**What to work on:** In the records below, how many lines hold the string "middle"? Give only the number.

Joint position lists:
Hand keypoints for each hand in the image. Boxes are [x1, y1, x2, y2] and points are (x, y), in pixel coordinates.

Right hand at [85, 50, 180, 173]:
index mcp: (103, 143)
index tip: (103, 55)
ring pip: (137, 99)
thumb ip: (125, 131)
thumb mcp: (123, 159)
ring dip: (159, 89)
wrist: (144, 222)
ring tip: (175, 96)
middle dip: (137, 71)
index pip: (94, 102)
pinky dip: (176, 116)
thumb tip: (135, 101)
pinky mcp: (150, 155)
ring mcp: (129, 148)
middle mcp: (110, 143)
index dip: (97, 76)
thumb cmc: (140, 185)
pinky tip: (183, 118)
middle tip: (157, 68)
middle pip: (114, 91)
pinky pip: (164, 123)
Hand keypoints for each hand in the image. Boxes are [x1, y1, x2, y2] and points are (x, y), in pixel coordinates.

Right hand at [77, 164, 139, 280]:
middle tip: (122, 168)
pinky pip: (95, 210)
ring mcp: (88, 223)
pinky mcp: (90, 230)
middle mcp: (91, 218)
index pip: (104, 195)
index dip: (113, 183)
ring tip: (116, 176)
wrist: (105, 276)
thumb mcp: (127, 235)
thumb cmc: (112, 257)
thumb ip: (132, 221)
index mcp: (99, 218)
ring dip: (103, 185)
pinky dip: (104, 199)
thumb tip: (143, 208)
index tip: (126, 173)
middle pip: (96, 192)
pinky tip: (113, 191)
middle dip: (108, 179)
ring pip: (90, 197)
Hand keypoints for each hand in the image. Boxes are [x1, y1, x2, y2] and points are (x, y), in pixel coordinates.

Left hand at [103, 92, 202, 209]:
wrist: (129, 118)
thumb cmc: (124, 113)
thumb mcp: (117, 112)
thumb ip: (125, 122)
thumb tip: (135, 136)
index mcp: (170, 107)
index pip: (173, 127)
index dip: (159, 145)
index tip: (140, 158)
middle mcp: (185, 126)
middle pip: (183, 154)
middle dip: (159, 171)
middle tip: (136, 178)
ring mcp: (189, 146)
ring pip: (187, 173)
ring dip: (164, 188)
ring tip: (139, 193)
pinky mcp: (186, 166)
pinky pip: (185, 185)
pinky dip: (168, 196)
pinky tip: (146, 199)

**Reply to the task:** 12